IN ITS EARLY STAGES ‘The Game’ lays out one tantalizing tarot card after another with a nearly perfect smirking patience. A tinkering, Satie-tinged piano play over silent and savaged old footage of a midcentury wedding and a young boy, somehow uncertain, whose father recedes from their photo pose like a specter into the darkness behind them. By the time we snap to modernity and Michael Douglas’s craggy face looks up at us into the mirror, we already feel as though we’ve sifted through the shoeboxes of his memo-aerie. He is Nicholas Van Orton, an investment banker whose world is filled with emptiness; his every movement sends reverberations into the vacant spaces that wall him off from human contact and emotion of any kind. He is deeply unsympathetic as an adult, but with our fleeting view into his childhood we are compelled to attend his impassive sleepwalking.
Maintaining this pensive tone is critical to the film’s development, especially in the first two acts when we’re still running on faith in Van Orton that he has yet to substantiate. And the twisted proposition that comes to him on his birthday—“The Game”—is a simultaneously familiar yet foreign blend of meta-fantasy and alternate realities that hardly seems suited to a man of such muted interests. Indeed, the reasons for his participation at all are not well substantiated, even later in the film when explosive family arguments reveal the dynamic long at work behind the scenes. And that is ‘The Game’s largest, and arguably only relevant, flaw—its product is solid, but the sales pitch doesn’t fly.
First the good. Fincher’s direction is taut and pragmatic while retaining touches of grace, and his characteristically dark treatments suffuse the sets with shadows, enhancing Van Orton’s solitude as well as the feeling that he is a performer on the stage.
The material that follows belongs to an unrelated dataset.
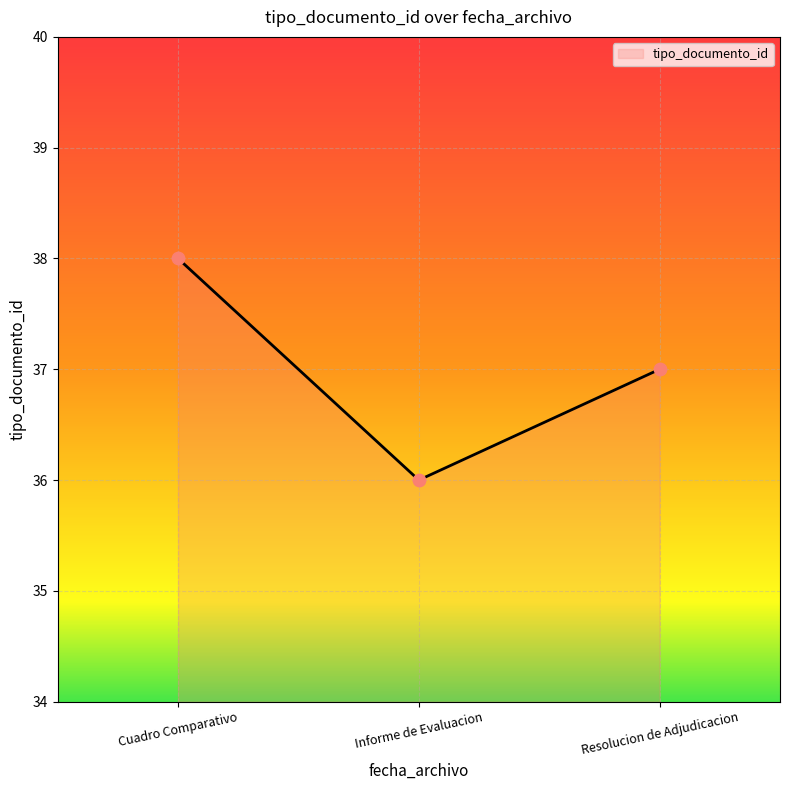

Between Informe de Evaluacion and Resolucion de Adjudicacion, which is larger?

Resolucion de Adjudicacion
Douglas, for his part, plays the tightly-wound skeptic with magnificent ease, never pushing the drama of a moment too far or outpacing the natural momentum of the plot. His mania and our tension both culminate at the same bewildering moment, high atop a nameless office building in San Francisco, and in a daze he follows his father in a muffled tumble to the ground so far below.
Then the twist upon the twist (x3?) suddenly comes full circle, the final shoe of this arachnid set drops to the floor. But there are only so many times an audience, much less a protagonist, can buy the “No, seriously, this time I’m telling the truth,” line without simply wanting to disengage. Or call the emergency line provided to him, which Van Orton never seems to do, even in the early going when he clearly wasn’t digging the ride but hadn’t yet come to view his ‘playmates’ as a murderous international crime syndicate on par with SPECTRE. Our voyage through ‘The Game’ is an exciting one, but its hull is never made sound before castoff, and upon swinging back round into port we finally realize the absurd contortions of the tour we’ve taken. One is not inclined to reflect on the lessons of Van Orton’s personal odyssey or his rebirth; rather, the heinous risks and vast ridiculousness of retrospection turn his harrowing gauntlet into a ludicrous carousel. And the thought of a sullenly staring, suspendered-in-shirtsleeves Michael Douglas riding a bobbing unicorn is just too, too much.